May 30, 2022

Hesitações sobre a vida acadêmica

Ontem eu li isso aqui e fiquei meio abalado: https://www.chronicle.com/article/the-big-quit?cid=gen_sign_in

Fiquei especificamente afetado por esse trecho (horrível se reconhecer, ainda que parcialmente, nessa imagem):

In her memoir-in-essays Grace Period (2017), Kelly J. Baker explains how her preoccupation with job applications over five years of adjunct work eroded her quality of life so profoundly that she gave up the search altogether. Like a recently divorced person, she recognizes that her relationship with academe was troubled from the start. I both adored and loathed my training,” she writes. It took me a long while to figure out that what I was compromising might be too much to bear.””

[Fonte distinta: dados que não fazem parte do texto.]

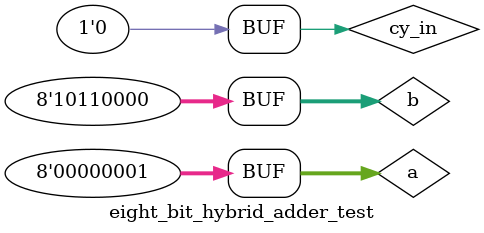
<source format=v>
`timescale 1ns / 1ps


module eight_bit_hybrid_adder_test;

	// Inputs
	reg [7:0] a;
	reg [7:0] b;
	reg cy_in;

	// Outputs
	wire [7:0] sum;
	wire cy_out;

	// Instantiate the Unit Under Test (UUT)
	eight_bit_hybrid_adder uut (
		.a(a), 
		.b(b), 
		.cy_in(cy_in), 
		.sum(sum), 
		.cy_out(cy_out)
	);

	initial begin
		// Initialize Inputs
		a = 0;
		b = 0;
		cy_in = 0;

		// Wait 100 ns for global reset to finish
		#100;
        
		// Add stimulus here
		a = 8'd635;
		b = 8'd400;
		cy_in = 0;
		#100;
		
		a = 8'd51;
		b = 8'd54;
		cy_in = 1;
		#100;
		
		a = 8'd5;
		b = 8'd6;
		cy_in = 1;
		#100;
		
		a = 8'd600;
		b = 8'd785;
		cy_in = 0;
		#100;
		
		a = 8'd513;
		b = 8'd688;
		cy_in = 0;
		#100;
	end
      
endmodule


</source>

Outro dia vi alguém no twitter falando algo muito certeiro: há algo na vida acadêmica que faz com que as pessoas sintam que desistir desse caminho seja encarado sempre na chave do fracasso ou de uma derrota. Acho isso muito real (pode haver em outros campos, mas não todos).

É quase como se algo na própria estrutura de uma vida dedicada à pesquisa (e nas expectativas que ela traz junto) produzisse essa sensação (que também se reflete na disputa por ocupar espaços que na média nem são tão bons para os fins inicialmentr almejados mas que também atam.

Isso não significa que seja um espaço melhor que outros, que haja uma derrota real, que a pessoa seja culpada. Mas não consigo deixar de pensar que reconhecer a singularidade desses espaços que produzem esses sentimentos é importante para entender sua força atratora.

Isso significa reconhecer que há ai uma promessa que não é possível cumprir totalmente. Que no ideal de uma vida que se pode dedicar à pesquisa acaba exprimindo também um certo desejo que não tem lugar totalmente nesse mundo devido à forma como ele se organiza atualmente.

Não que uma vida da contemplação seja superior, acho que isso é confundir a superfície com a conquista real que há ali. O que vejo ali é uma promessa de uma espécie de liberdade (que acho que aparece na figura da estabilidade do pesquisador, mesmo que na prática seja ameaçada).

Essa promessa se constituiu historicamente, teve uma função importante no desenvolvimento das universidades de pesquisa e levou de fato a uma democratização desse tipo de modelo de vida (ainda que esteja longe de ser efetivamente democrática na escala que seria necessário).

Também não acho que é único espaço de liberdade. Acho que é um momento em que foi possível conciliar liberdade de desejos com a possibilidade de reproduzir uma vida social. Na prática sabemos que ficou aquém da liberdsde de desejo e da reprodução social, mas é um belo fracasso.

Por isso que acho significativo essa necessidade dos que não conseguem permanecer de enunciarem uma espécie de luto. Pois há de fato uma derrota, um fracasso, mas não ao nível dos indivíduos que ou não ganharam estabilidade ou que se decepcionaram com a vida acadêmica real.

É um fracasso coletivo na medida em que essa solução demonstra limites. O que não significa que enquanto fracasso ela vai parar de permitir às pessoas participarem desse tipo de vida, mas que sabemos que há limites estruturais dessa promessa que no momento são intrasponíveis.

Acho que reconhecer esses limites, entender a dor (e o ressentimento de quem sai e quem fica) é um passo importante para podermos continuar a construção de espaços que tentem honrar esses desejos (por mais louco e irreal que sejam, talvez isso nos force a abandonar ilusões).